The release of Teenage Mutant Ninja Turtles: Shredder’s Revenge last month made my inner child very happy. That child still remembers fondly the old TNMT (typing Teenage Mutant… is getting old) Game Boy games, and although I never owned the first one back then, I reckoned I’d start there: Konami’s 1990 release and first attempt to draw some ninja shells in a petite resolution devoid of color. How will these Turtles now be recognized? By their weapon, of course!
Fall of the Foot Clan isn’t the first Turtles game on a Nintendo system, the 1989 NES version preceded it. The Game Boy games aren’t the most popular Turtles versions either, but some of them are really, really good—we’ll eventually get to them. This one isn’t. It does deserve credit to some degree. The Game Boy was very new, Konami also fucked up the first Castlevania handheld game, so let’s assume they had quite a bit of trouble mastering the development for the system. Here, the Turtles and enemies have nice big sprites, and some backgrounds are detailed adequately enough for such an early release.
Perhaps it’s precisely because of those fairly large sprites, but the game is far from a smooth beat ‘em up. It looks like Konami interpreted “turtles” too literally; at one point I had the feeling that I was crawling just to reach the end of a stage. Furthermore, ghosting issues persist to haunt the player (ha!)—I think the Foot Clan employed these techniques by accident, but it’s funnily enough something that could match a sneaky ninja trying to backstab the do-gooders.
What are the key characteristics of a beat ‘em up? Smooth running from left to right: che—erhm, fail. Lots of beating, check? That’ll depend. Enemies jump at you from all angles: they appear to the left and to the right of you, jump at you from below or from above. But in the end, it feels more like a rhythm game: if you change directions on the right time and press
A to attack, a short kapow signifies all enemies that have been neatly lined up exploded into a small dust cloud. Only in the very last stage, stage 5, the pesky robots with electric leashes take two hits to kill.

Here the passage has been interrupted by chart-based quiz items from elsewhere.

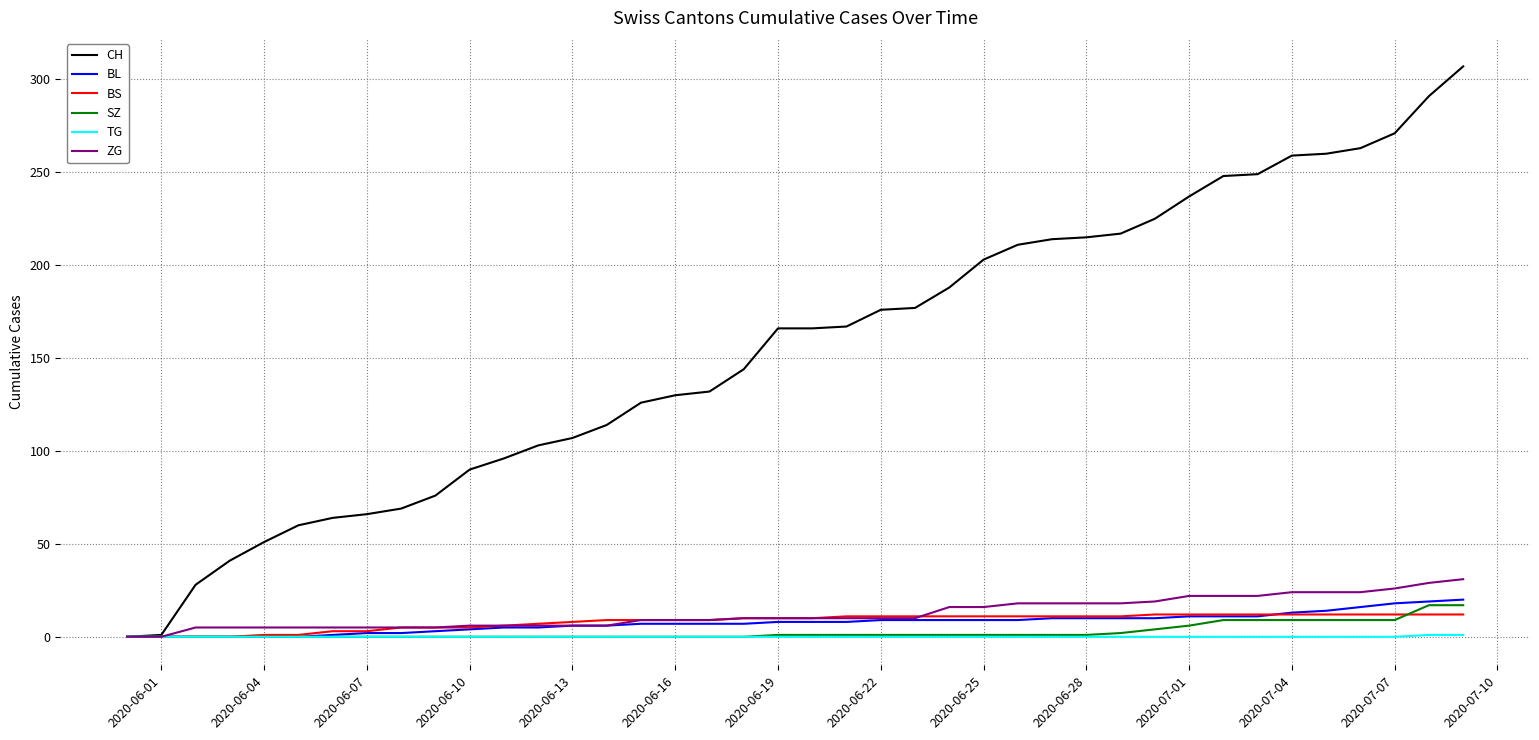

Which series has the largest range (max minus min)?

CH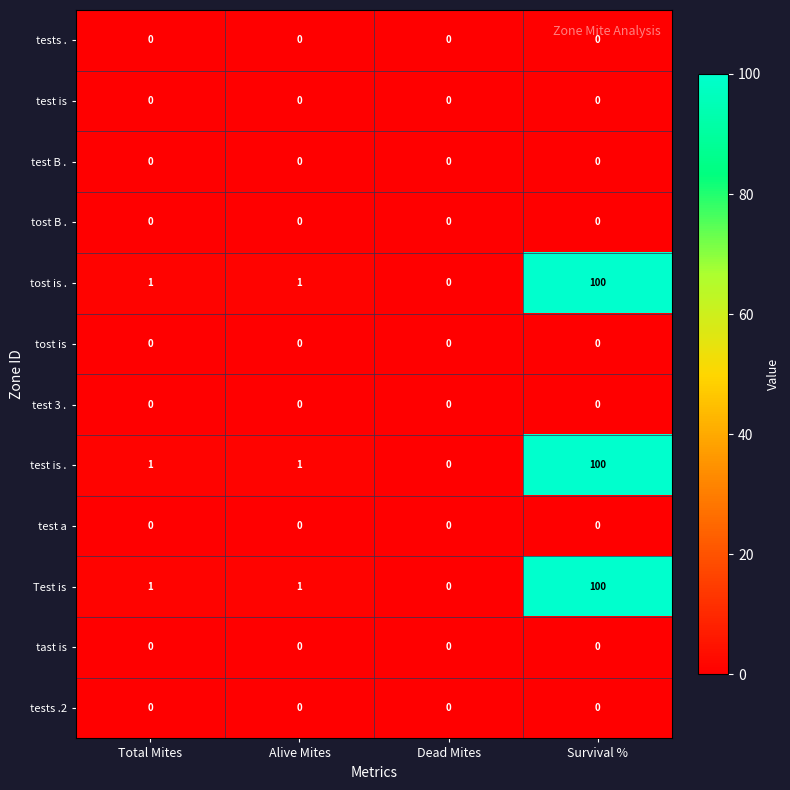

Is it true that test B . equals 0 at Survival %?

True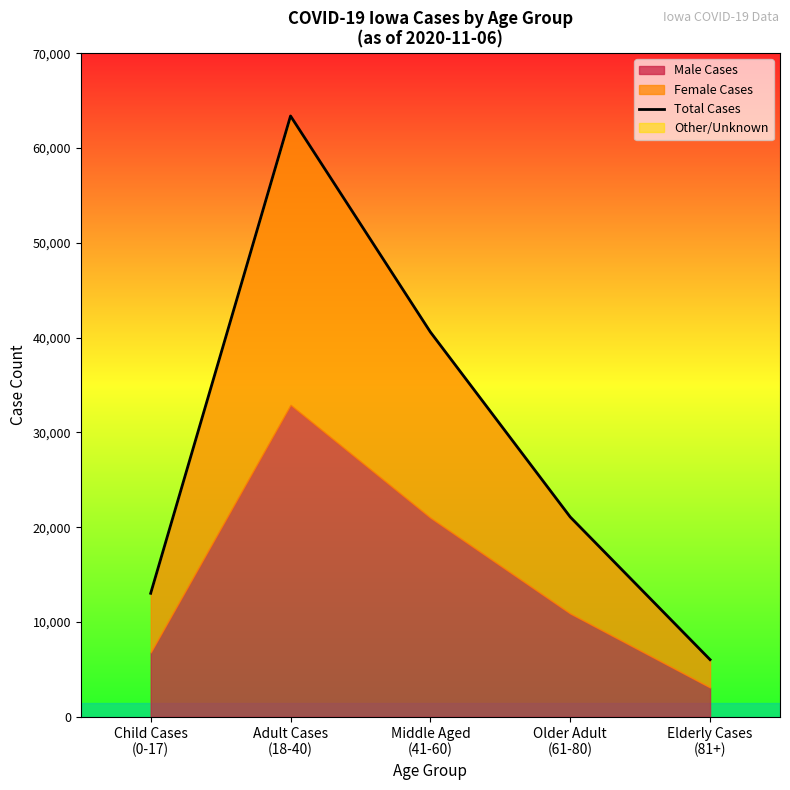

Rank the categories by value from lowest to highest.

Elderly Cases
(81+), Child Cases
(0-17), Older Adult
(61-80), Middle Aged
(41-60), Adult Cases
(18-40)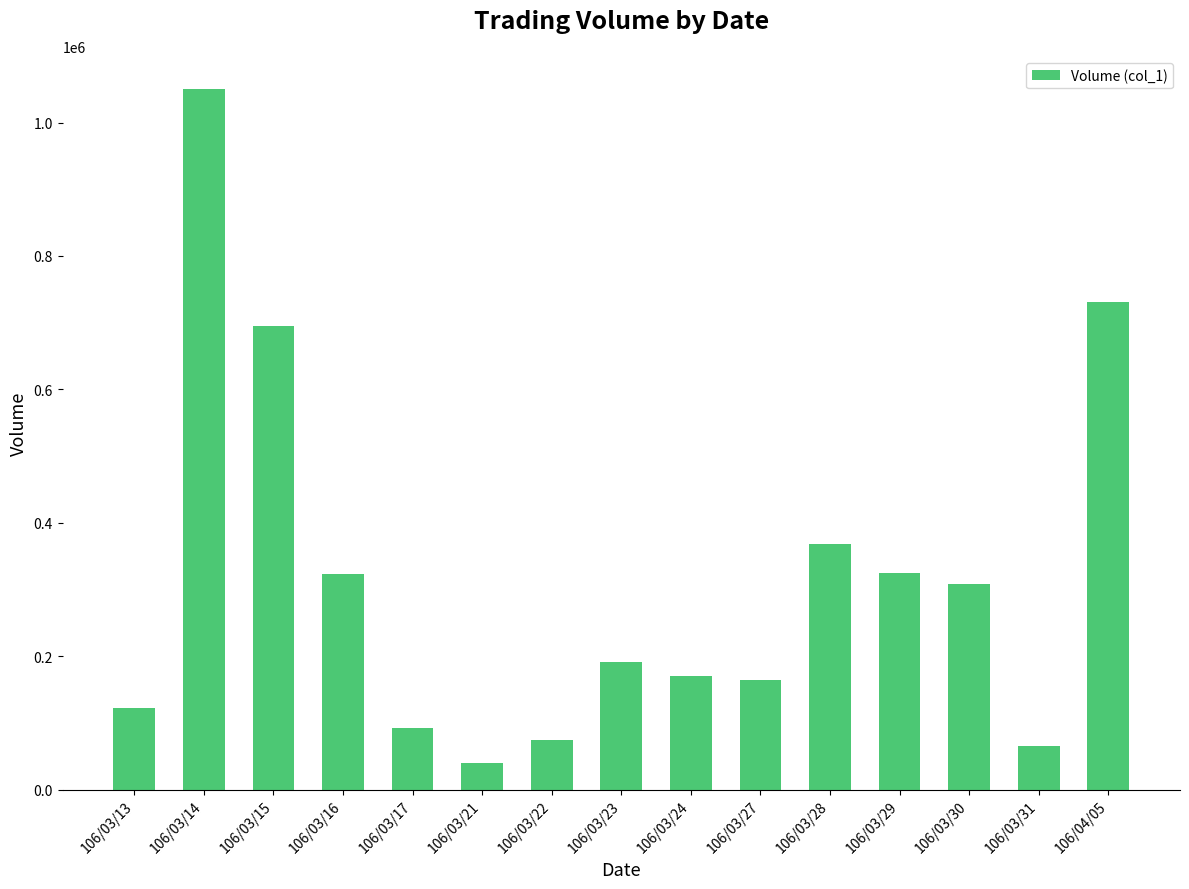

What position from the right is 106/03/17?

11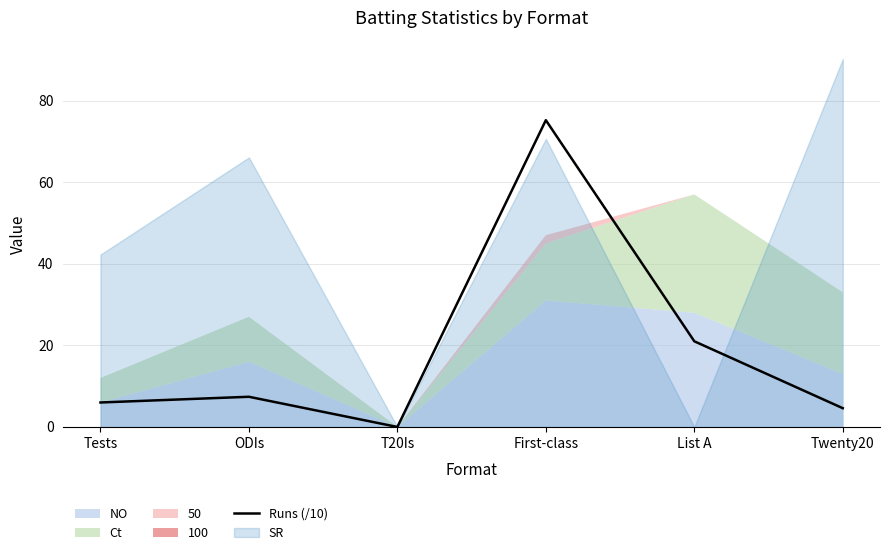

What is the difference between the maximum and minimum values?

75.2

There isn’t a lot of variation either. Later (handheld) Turtle games involve elevator fights, avoiding stuff coming out of windows, the iconic sewer pitfall, and so forth. In the first iteration, it’s ninja’s, robots (the pesky flying ones and the even peskier hungry ones), falling bricks (that can be destroyed?), and an awful lot of rolling barrels to avoid. No skateboard or airboard chase scenes, no vehicles, no local link multiplayer.
Each stage—there are five of them—has a first part (for instance, the what I presume are New York streets, the riverside/swamps? Not sure?) and a second part, which is almost always in the sewers. The musical score changes accordingly, which by the way is quite good; a lot better than the gameplay. At the end of that section, you’ll encounter one of the iconic Turtle bosses: Bebop, Rocksteady, Shredder, and so forth. Shredder is the boss of stage 4, and he doesn’t do a whole lot except swing a silly looking sword and disappear to change positions. If it’s life points you’re going to lose, it’ll be because you were overwhelmed before approaching the boss.
In-between stages, Fall of the Foot Clan does its best to tell a story using stills, such as the Technodrome image in the screenshot above. You’ll have to imagine it moving and making excruciatingly loud noises. Again, for being 1990, it’s a commendable effort that could have been left out.
There’s no password or save system, but instead, you can select which stage you’d like to tackle with a Ninja Turtle of your choice—given that he’s not been “captured” (died) before. Unfortunately, the stages are very short. Being
128 K, the game ROM is twice the size of Super Mario Land, but that’s still very small and just using one memory bank. Given the relatively impressive sprite size and detail, the game can’t really be faulted for that. Still, you’ll help The Foot Clan fall faster than an average dinner.
In 2022, TNMT: Fall of the Foot Clan is an interesting curiosity that played a role towards handheld Turtle mastery, but it was the first of three entries, and it’s also the least interesting to go back to. The cart is pretty cheap, so if you’re so inclined, feel free to check it out, or wait for the TNMT: The Cowabunga Collection instead.